Ms. Byllye Avery, a life long activist, is founder of the National Black Women’s Health Project. Prior to Roe v. Wade Ms. Avery was a leader in the underground abortion referral network where she lived in Jacksonville, Florida.
“If a woman elected to have a baby, and she was a low-income woman and it was decided that she’d had too many children or if she got pregnant and went to the doctor and asked for an abortion her option was the same: ‘I’ll give you an abortion but you have to have a hysterectomy.’ The same thing was done with the woman who had a baby, and they’d determined that she’d had enough children. She would be given what was called a ‘Mississippi Appendectomy.’ And that was a hysterectomy, or her tubes were tied while she was under anesthesia. So she woke up with a baby but she also woke up with an inability to reproduce, without her permission.”

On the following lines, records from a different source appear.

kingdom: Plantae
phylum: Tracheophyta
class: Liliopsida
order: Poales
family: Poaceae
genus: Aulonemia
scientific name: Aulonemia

“She Should Have Had the Right to Terminate That Pregnancy”
Dr. Robert Tamis has been a physician for more than 30 years. He is currently with the Arizona Reproductive Medicine and Gynecology, Ltd. Prior to Roe v. Wade, Dr. Tamis was part of the clergyman referral service in Arizona, where he performed legal abortions through the hospital system. He was also active in his efforts to change the abortion law in his state.
“Around ‘64, ‘65, this girl went to a high school prom of some kind. She was gang-raped after the prom by five boys. They were all charged, found guilty and all sent to prison for six months. She got pregnant from that rape and she gave that baby up for adoption. When she was in labor, all she could say was, ‘All those guys got was six months.’ What did she get? She got nine months of her pregnancy. She got the pains of labor and delivery. She had the emotional horror of having been raped, not just once, but five times.

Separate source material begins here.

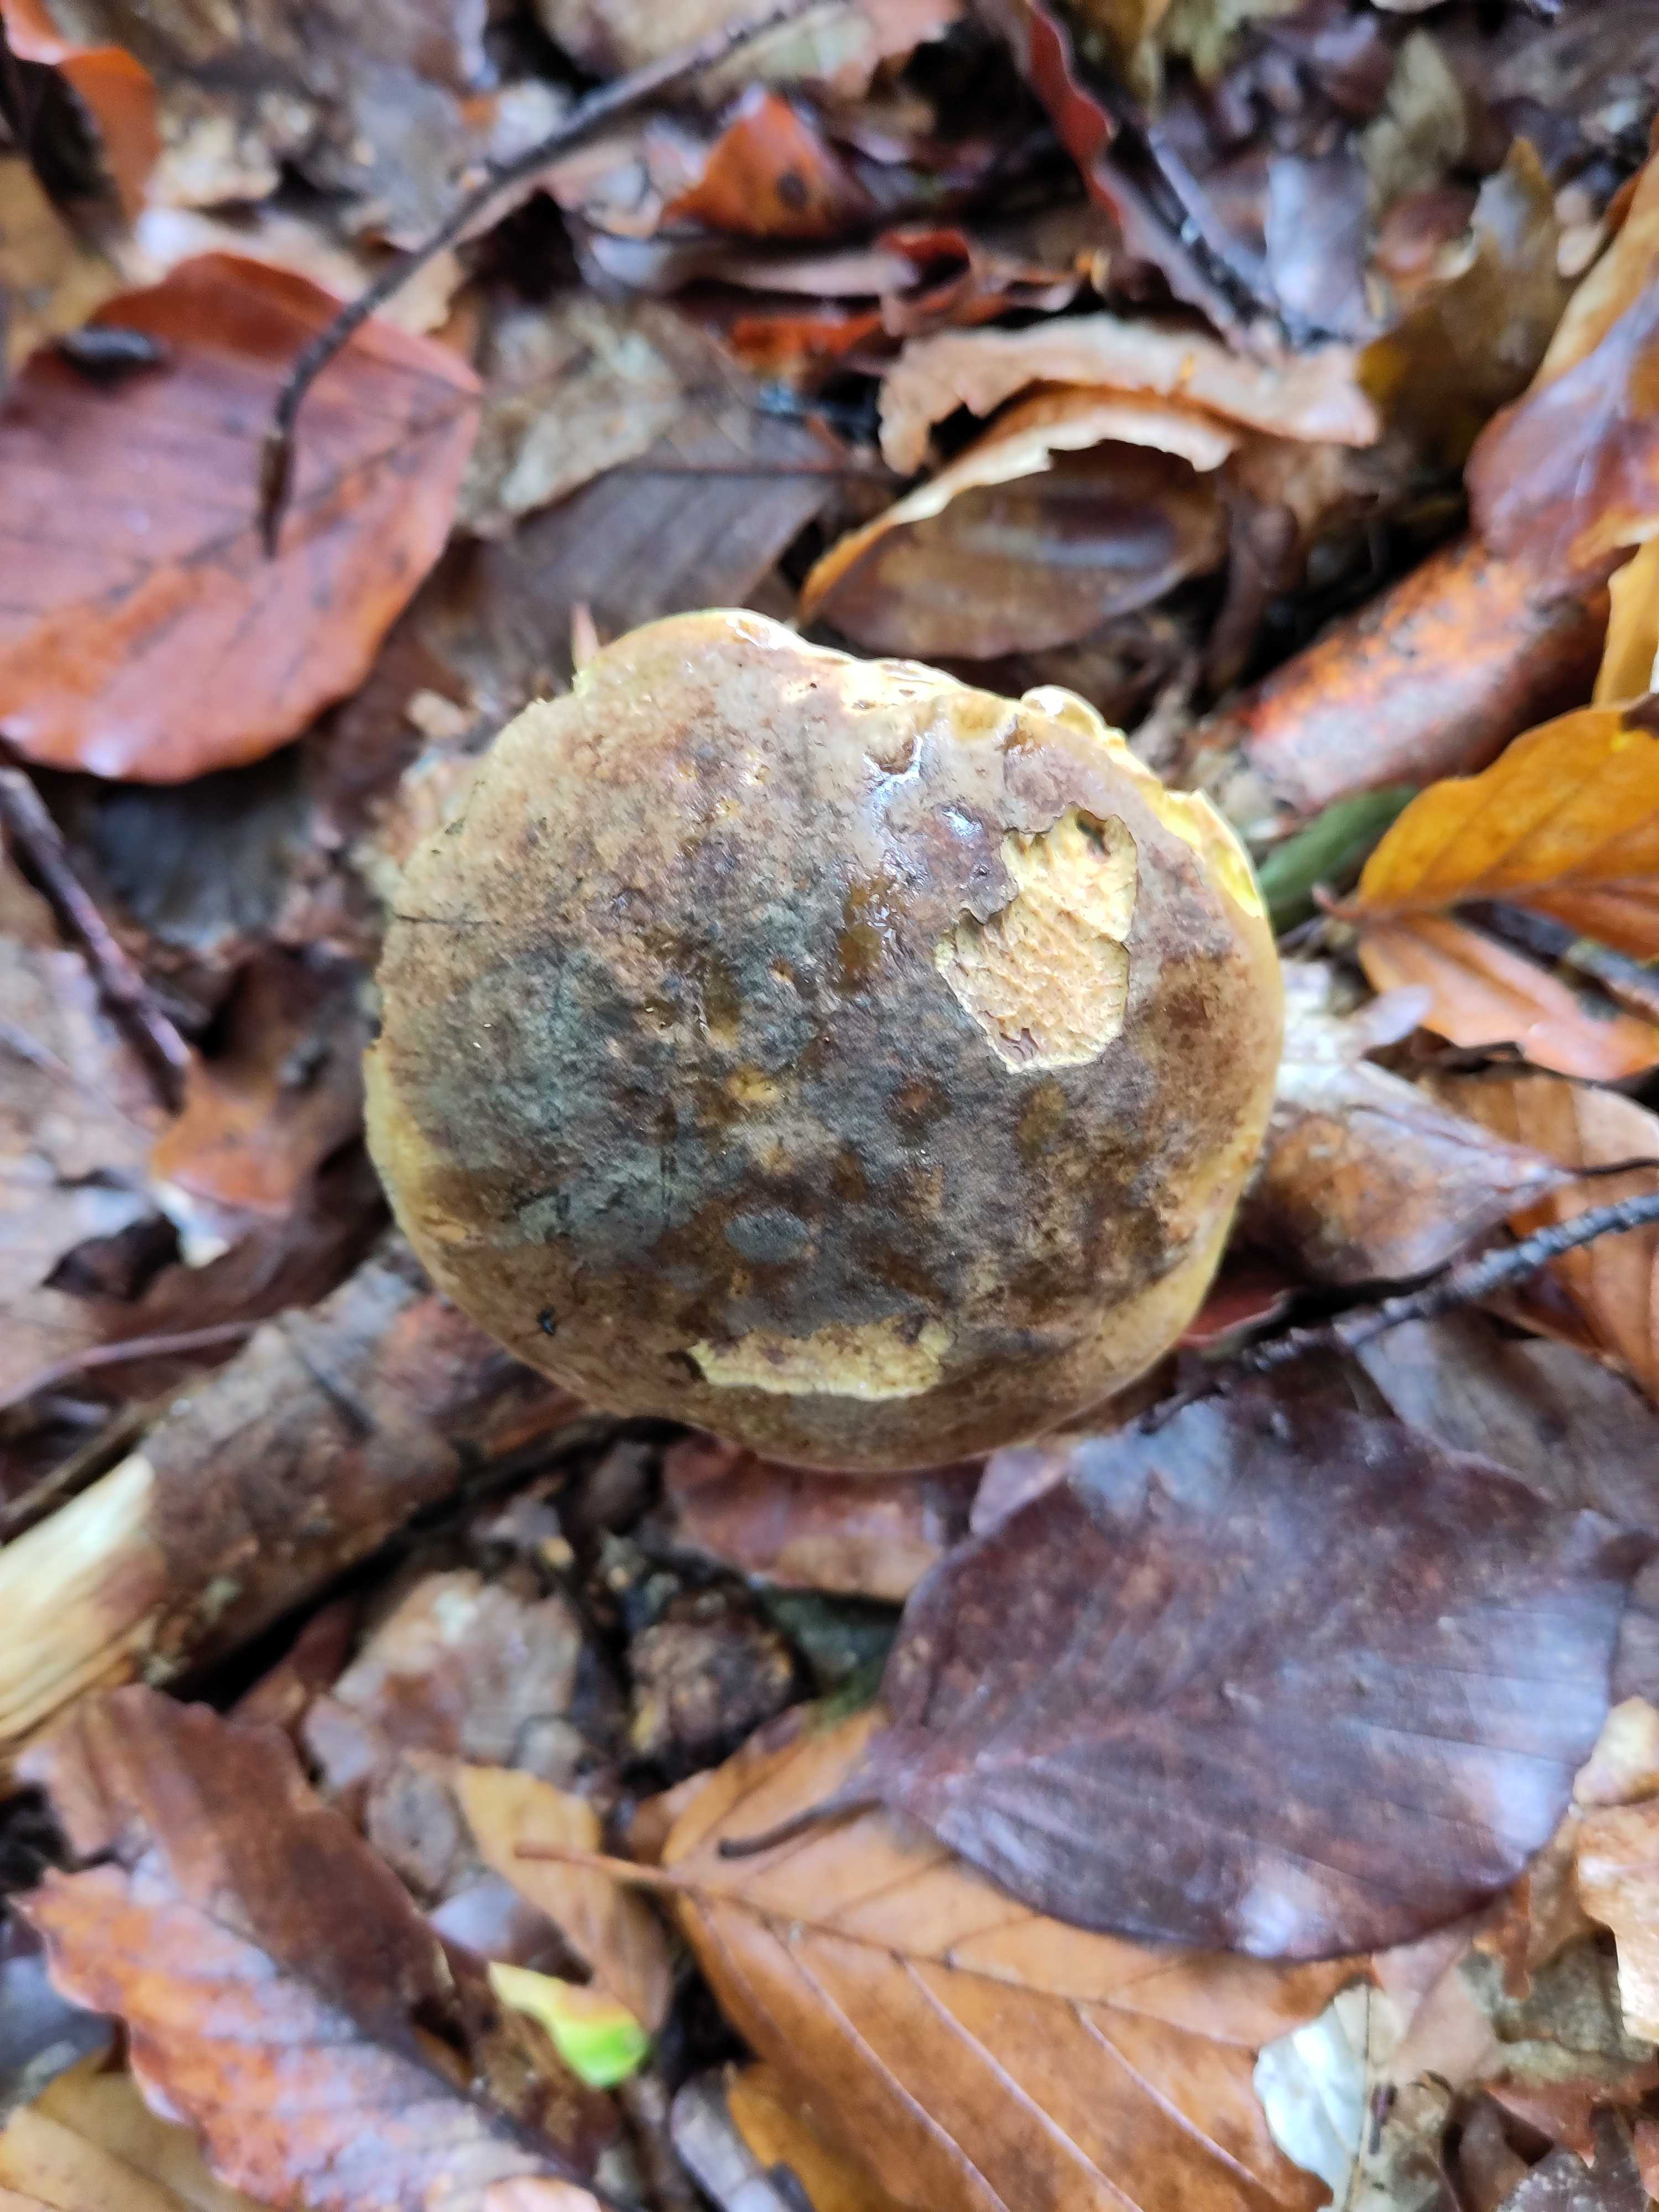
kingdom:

“I can’t imagine that young woman could not have been tremendously, emotionally, negatively impacted by that event. What benefit was there in forcing her to continue with the pregnancy? If she felt that the horrors of all the things that happened to her were such that she didn’t want to continue this pregnancy, then she should have had the right to terminate that pregnancy.”
“If Roe V Wade Were Repealed, I’d Go Right on Doing Abortions”
Dr. Mildred Hanson is now Medical Director of her own clinic after spending 30 years as Medical Director of Planned Parenthood of Minnesota and South Dakota. Because of the lack of abortion providers in her part of the country, Dr. Hanson sees patients from North Dakota, South Dakota, Iowa and Wisconsin, as well as Minnesota. Prior to the Roe v. Wade decision, Dr. Hanson provided women with abortions within the hospital system.
“Unwanted pregnancy—unwanted parenthood—clearly is bad for society, and it is bad for the woman who endures it.
“If Roe v. Wade were repealed, I think I’d go right on doing abortions. It isn’t like it was years ago, when I had responsibilities to my children. I think I’d go right on doing abortions. And I would frankly just wait for them to come and get me, because I would want to demonstrate that this is a detriment to the health of women. We’ve already shown that safe, legal abortion has improved the health of American women. Our experience since Roe v. Wade has convinced us so strongly of the need for safe, legal abortion. I feel more strongly about it now than I did in the days before Roe v. Wade. These days, I would go right on doing it. I would wait for the cops to come and take me. Absolutely.”